• **The records**:
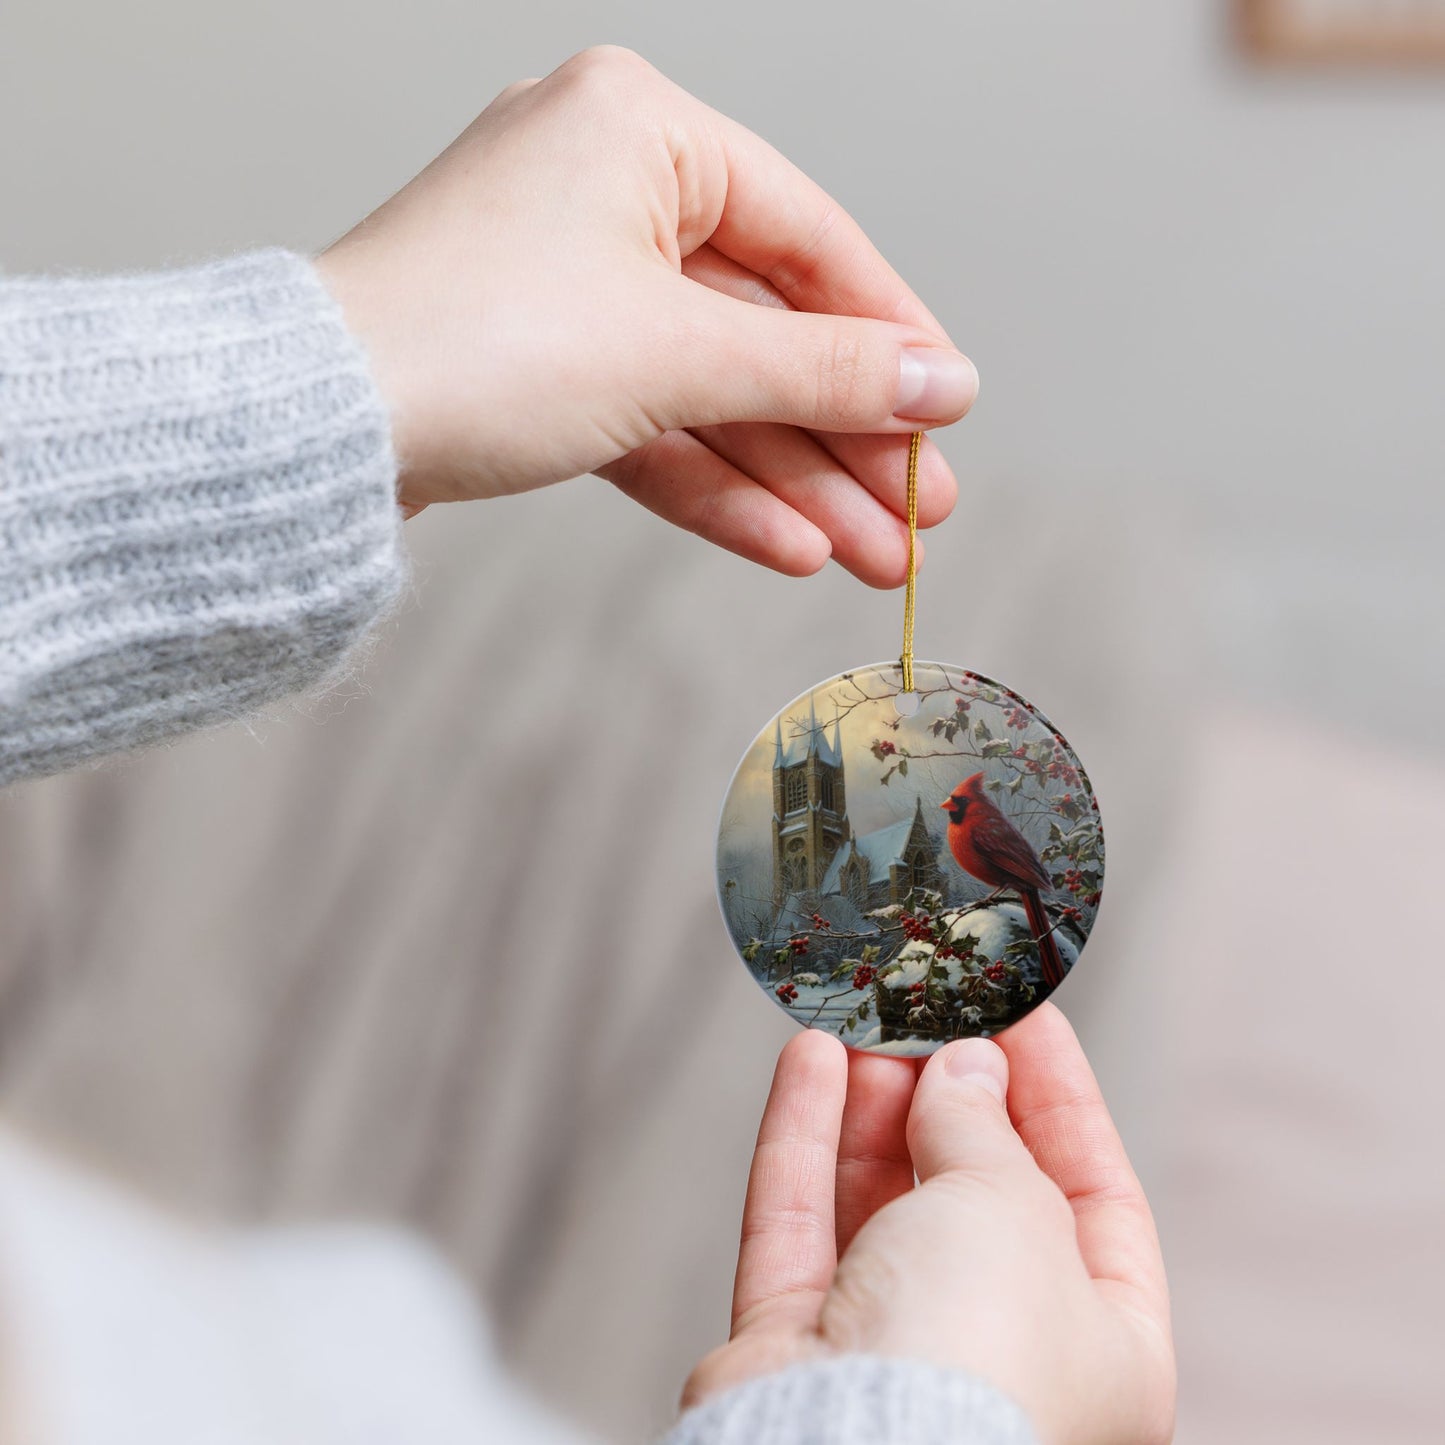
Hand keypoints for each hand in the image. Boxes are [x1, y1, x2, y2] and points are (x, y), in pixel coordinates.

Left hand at [316, 46, 976, 584]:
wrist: (313, 434)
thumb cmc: (473, 342)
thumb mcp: (678, 354)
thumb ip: (822, 371)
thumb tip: (941, 384)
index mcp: (638, 129)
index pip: (807, 237)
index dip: (889, 335)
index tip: (949, 411)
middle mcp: (603, 193)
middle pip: (762, 330)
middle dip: (844, 438)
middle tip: (919, 515)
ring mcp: (565, 285)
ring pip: (711, 393)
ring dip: (793, 481)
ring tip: (874, 557)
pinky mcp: (537, 368)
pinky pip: (651, 424)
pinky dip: (715, 486)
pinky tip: (790, 546)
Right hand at [685, 1005, 1174, 1444]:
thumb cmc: (974, 1363)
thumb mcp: (1012, 1206)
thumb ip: (985, 1126)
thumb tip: (964, 1068)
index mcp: (1107, 1349)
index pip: (1096, 1193)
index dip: (1058, 1097)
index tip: (1022, 1016)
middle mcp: (1002, 1355)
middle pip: (977, 1195)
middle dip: (949, 1096)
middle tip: (928, 1013)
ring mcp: (893, 1355)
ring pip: (881, 1203)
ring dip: (871, 1107)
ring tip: (865, 1024)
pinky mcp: (798, 1348)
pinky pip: (802, 1223)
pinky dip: (804, 1139)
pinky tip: (808, 1061)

• **Assignment**:
Begin with the line that contains "middle pip: (977, 1195)" and print each line exactly until the data ends, including the last line.

• **Worked solution**:
middle pip: (977, 1195)
middle dip: (949, 1096)
middle tip: (928, 1013)
ring mcp: (893, 1355)
ring pip: (881, 1203)
ring dip: (871, 1107)
ring tip: (865, 1024)
pinky mcp: (798, 1348)
pinky pip: (802, 1223)
pinky dip: (804, 1139)
pinky tip: (808, 1061)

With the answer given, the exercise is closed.